(QUESTIONS ON THE MATERIAL):
[1] In the forum thread, what dose of venlafaxine did the poster who managed four days without it go back on before tapering off?
[2] Print the stretch of the forum thread from "I was feeling" through "stop taking them.", copied character for character.

(TEXT SEGMENT):
# # #

Thank you for being so honest.I have ocd intrusive thoughts and found that although the medication helps to calm me down. I never actually had some of these thoughts before the medication, it's like the medication brought the thoughts on?
You have done the right thing in taking the steps to try and be stronger for you, your kids and husband. It's so hard to not get consumed in how your feeling and I feel sometimes people without OCD just dont get it.
I have had CBT. First time I didnt feel it benefitted me at all but then I gave it another go a year later and it really helped. Stick with it or maybe try someone else?
I have started to try meditation and thats quite a good distraction.
Thank you for your kind reply back. Yes I always say to non OCD suffers I'd swop any day to be you for without OCD it's ruins lot going on in your life. Yes OCD meditation excersies help abit with time distraction. Hope you feel better soon too x
I agree with you but he should of put you on a lower dose to wean you off.After the symptoms Iv had the last couple of days am thinking of seeing a dr to gradually come off and maybe find something better if there is anything.
I hope your symptoms stop soon but am interested to see how long they last.
Iv accidentally ran out of venlafaxine so hav been without a couple of days. I never realised how bad withdrawals were.I couldn’t sleep and if I did have bad dreams.
Inside my head feels like it’s vibrating.
I was feeling sick but now being sick.
I have started having the shakes.
Iv spent most of the time in bed I feel so bad. I took a bath to see if it would help but was sick when in the bath, luckily I had a jug.
I never want to feel like this again.
I take 225 of venlafaxine but have read even when on smaller doses should never just stop taking them.
I think your psychiatrist has made a big mistake and feel so sorry for you.
Hi susan.I managed to go 4 days without the venlafaxine but the withdrawals got top much for me so went back on to 37.5mg and tapered off slowly. It took a few months to do this however I realised through this process that I was better on medication so went back onto sertraline.
I found taking vitamin b complex, magnesium and cod liver oil helped with the side effects. I had done some research and alot of people had mentioned this vitamins for withdrawals.

# # #

(DATA SEGMENT):

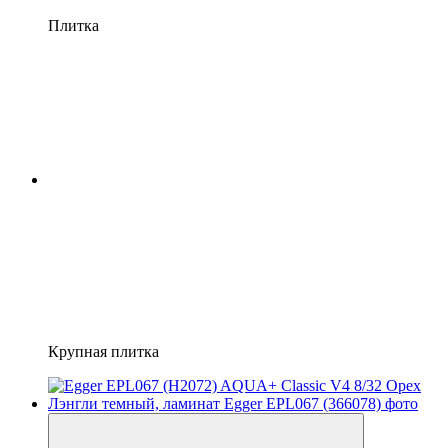
Плитка
Крупная плитка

# # #

(TASK RESPONSES):
[1] 37.5mg

[2]
I was feeling sick but now being sick.
I have started having the shakes.
Iv spent most of the time in bed I feel so bad. I took a bath to see if it would help but was sick when in the bath, luckily I had a jug.
I never want to feel like this again.
I take 225 of venlafaxine but have read even when on smaller doses should never just stop taking them.